Foot Locker Down, Significantly, Braces For Potential Restructuring

Athletic shoes (and apparel) retailer Foot Locker has just posted its biggest stock decline since the last recessions on the heels of recent outlook which has renewed bogs of concern that the industry’s growth will not return.

As such, shares of the chain fell as much as 26 percent when news that recent results were weaker than analysts had expected—and weaker by nearly every benchmark. Second-quarter adjusted earnings per share, the company lists, hit 62 cents on revenue of $1.701 billion. Wall Street analysts had originally predicted the company to reach 90 cents per share on revenue of $1.8 billion. In addition, though, Foot Locker forecast that sales will continue the downward climb through the rest of the year. Sales at stores open for at least a year—one of the most (if not the most) important metrics of store growth—are expected to register down 4 percent.

Foot Locker blames the fall in sales on picky customers who seem to be no longer impressed by the latest high-end athletic shoes.

All in all, then, Foot Locker shares were trading at $35.94 on Friday morning, which is down $11.76.

Foot Locker CEO Richard Johnson comments, “Our team is working quickly to adjust our operations to a changed retail landscape in which we are seeing our consumers move faster than ever from one source of inspiration or influence to another.”

He also made it known they were pledging to work with the shoe makers to get ahead of trends more efficiently as well as to rethink capital expenditures and to cut overhead.

Johnson goes on to say, “Sales of some recent top styles fell well short of our expectations and impacted this quarter’s results. At the same time, we were affected by the limited availability of innovative new products in the market. We believe these industry dynamics will persist through 2017.”

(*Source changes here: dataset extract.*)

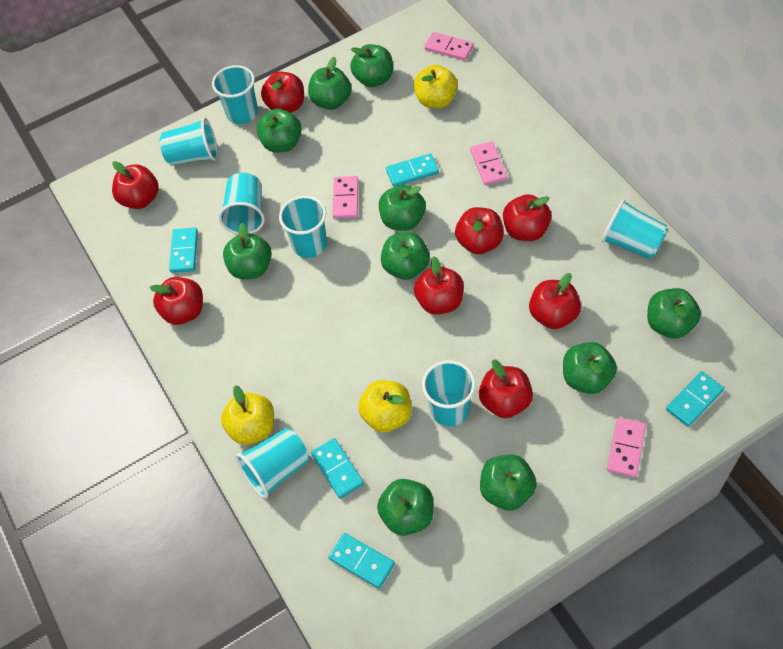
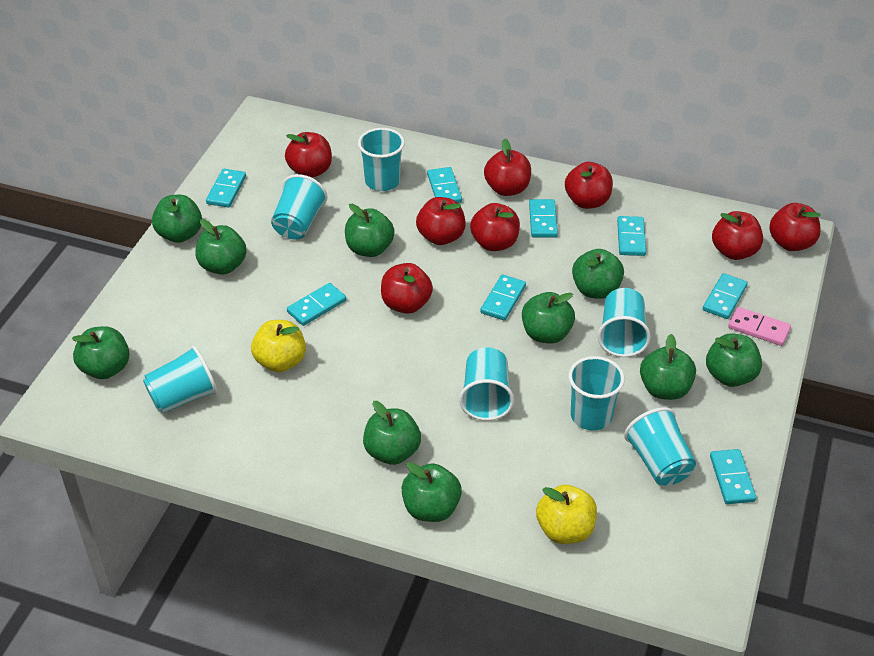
pink domino: 4 -> 1
turquoise domino: 5 -> 8
yellow apple: 3 -> 2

In delivering the earnings, Foot Locker’s Johnson said “some recent top styles fell well short of expectations and impacted this quarter’s results.” He also cited a lack of “innovative new products.”

“We are obviously disappointed in the results for the quarter,” Johnson said. “Our team is working quickly to adjust our operations to a changed retail landscape in which we are seeing our consumers move faster than ever from one source of inspiration or influence to another.”